One macrofauna species that has received attention is the earthworm population in a lowland temperate rainforest of Belgium. It was observed that both earthworm speciation and biomass differed based on location within the pit and mound microsites examined. Undisturbed sites near the pit and mounds had the highest amount of species diversity and biomass compared to either a pit or a mound. The undisturbed sites contained species of earthworm that were not present in either the pit or mound sample site. An explanation towards why there were less earthworms present in the pit or mound was that within the mound there was more dry, mineralized soil present and less organic matter due to the uprooting of the tree. The pits examined were found to generally only contain one species of earthworm that was known to inhabit very moist soils. It was concluded that the pit microhabitat was too humid and water containing for most other species of earthworm.

==Knowledge gaps==
What aspects of pit and mounds can be generalized and what effects they exert of the dynamism of the forest can be generalized is a currently evolving narrative. As more scientific literature crops up from around the world, it becomes more apparent what aspects of the pit and mounds occur in most any biome they are found in. As it is, there is not enough scientific data to allow much extrapolation from forest to forest in regard to pit and mound knowledge.

===Location of experimentation and data collection===
Virtually all of the scientific knowledge about pit and mounds and their impact on forest heterogeneity and other dynamics comes from the Northern Hemisphere, particularly the Relic forests of Europe and the Temperate rainforests of Eastern Canada and Southeast Alaska. It can be argued that because pit and mounds occur on such a small scale, they may impact forest in the southern hemisphere in a different way. Until information is collected, it will be unknown.

===Herbivory===
Studies of pit and mound on a large time scale may be affected by the presence of herbivores in the area. A herbivore may preferentially browse certain seedlings that grow on either a pit or a mound and will mask any other variables that might be contributing to why those seedlings are establishing in a pit or mound by skewing the final counts of the growing plants.

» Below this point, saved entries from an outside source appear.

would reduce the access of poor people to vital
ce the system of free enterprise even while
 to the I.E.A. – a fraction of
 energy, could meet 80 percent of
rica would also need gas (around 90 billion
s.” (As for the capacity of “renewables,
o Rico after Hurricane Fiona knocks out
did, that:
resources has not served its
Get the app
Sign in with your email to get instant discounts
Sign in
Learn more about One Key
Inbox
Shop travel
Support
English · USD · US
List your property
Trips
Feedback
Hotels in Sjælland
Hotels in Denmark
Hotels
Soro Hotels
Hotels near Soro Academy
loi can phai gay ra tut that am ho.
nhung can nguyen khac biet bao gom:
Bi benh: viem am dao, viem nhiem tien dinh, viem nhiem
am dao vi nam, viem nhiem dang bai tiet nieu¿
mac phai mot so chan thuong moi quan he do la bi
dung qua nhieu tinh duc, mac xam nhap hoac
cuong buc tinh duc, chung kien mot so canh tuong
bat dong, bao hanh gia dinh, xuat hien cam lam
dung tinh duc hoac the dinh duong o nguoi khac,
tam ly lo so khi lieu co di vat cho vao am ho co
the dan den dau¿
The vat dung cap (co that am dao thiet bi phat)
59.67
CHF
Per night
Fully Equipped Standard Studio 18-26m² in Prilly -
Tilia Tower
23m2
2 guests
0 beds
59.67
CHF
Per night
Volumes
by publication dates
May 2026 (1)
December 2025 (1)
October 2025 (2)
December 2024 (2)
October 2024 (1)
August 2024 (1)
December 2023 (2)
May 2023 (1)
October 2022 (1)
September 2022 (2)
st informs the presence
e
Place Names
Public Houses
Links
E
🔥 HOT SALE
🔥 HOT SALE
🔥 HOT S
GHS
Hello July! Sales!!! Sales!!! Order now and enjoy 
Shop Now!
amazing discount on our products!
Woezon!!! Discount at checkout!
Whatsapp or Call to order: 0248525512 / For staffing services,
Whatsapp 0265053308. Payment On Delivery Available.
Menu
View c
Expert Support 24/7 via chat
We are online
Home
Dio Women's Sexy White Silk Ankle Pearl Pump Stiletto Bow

===Microbiological communities===

One would assume that on a microbial level a disturbance that results in a pit and mound event would lead to a greater heterogeneity on the microbial level as multiple soil horizons are uplifted and mixed. However, little scientific data exists on the microbial population and its changes due to a pit and mound creation.

===Impact on silviculture===

There is no scientific data on the effects, if any, of either the synthetic or natural creation of pit and mounds in a managed forest and the effects it has on the growth or health of the forest.